Mengusung tema “Harmoni Budaya, Generasi Berdaya”, kegiatan yang berlangsung di halaman SMA NU 2 Gresik itu diikuti ratusan warga. Mereka mengarak gunungan tumpeng pleret berkeliling kampung dengan lantunan selawat.
Sekretaris Daerah (Sekda) Kabupaten Gresik Achmad Washil Miftahul Rachman mengapresiasi kegiatan tersebut.

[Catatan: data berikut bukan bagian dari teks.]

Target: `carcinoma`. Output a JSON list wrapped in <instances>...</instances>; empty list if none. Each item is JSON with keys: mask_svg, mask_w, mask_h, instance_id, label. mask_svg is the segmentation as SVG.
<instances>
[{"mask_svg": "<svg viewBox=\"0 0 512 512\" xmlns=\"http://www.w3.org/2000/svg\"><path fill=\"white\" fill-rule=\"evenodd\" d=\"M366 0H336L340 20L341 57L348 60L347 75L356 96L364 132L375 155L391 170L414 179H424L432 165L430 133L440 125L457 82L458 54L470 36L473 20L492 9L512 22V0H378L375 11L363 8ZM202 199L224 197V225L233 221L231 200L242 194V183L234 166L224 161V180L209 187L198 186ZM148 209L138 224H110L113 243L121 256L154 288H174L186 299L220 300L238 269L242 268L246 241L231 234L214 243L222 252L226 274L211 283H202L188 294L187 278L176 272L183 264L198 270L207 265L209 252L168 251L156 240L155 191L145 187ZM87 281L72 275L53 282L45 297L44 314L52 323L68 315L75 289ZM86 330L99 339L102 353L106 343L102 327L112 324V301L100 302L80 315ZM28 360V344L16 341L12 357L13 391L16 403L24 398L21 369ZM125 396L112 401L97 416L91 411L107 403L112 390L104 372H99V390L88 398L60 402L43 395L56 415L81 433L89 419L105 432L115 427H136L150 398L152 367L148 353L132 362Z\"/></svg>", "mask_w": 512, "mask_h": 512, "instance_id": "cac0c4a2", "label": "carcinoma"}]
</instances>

Menurutnya, festival budaya bukan sekadar perayaan, tetapi juga menjadi sarana mengenalkan warisan leluhur kepada generasi muda.
“Festival Budaya Pleretan mencerminkan kerukunan warga sekaligus mengingatkan pentingnya estafet bagi generasi muda agar lebih mengenal, mencintai, menjaga eksistensi dan melestarikan warisan leluhur di tengah gempuran modernisasi,” ucap Achmad Washil.
Ia menilai kekompakan warga Sukorame dalam menggelar festival menunjukkan masih kuatnya semangat gotong royong di tengah masyarakat. Namun, ia mengingatkan bahwa keberlanjutan tradisi sangat bergantung pada keterlibatan generasi muda.
“Budaya lokal seperti ini harus terus ada generasi yang melanjutkan. Jangan sampai berhenti di kita. Anak-anak muda harus bangga dan mengambil peran agar tradisi Festival Budaya Pleretan ini tetap lestari di masa depan,” katanya.
Sementara itu, tokoh budaya sekaligus Ketua Yayasan Mataseger, Kris Adji, menjelaskan bahwa tradisi pleret memiliki filosofi yang berkaitan dengan kehidupan dan rasa syukur.
Menurutnya, bahan utama pleret berupa beras menggambarkan sumber kehidupan sekaligus simbol kemakmuran. Proses mengolahnya menjadi makanan menjadi pengingat agar manusia mensyukuri dan mengelola setiap karunia yang diberikan Tuhan.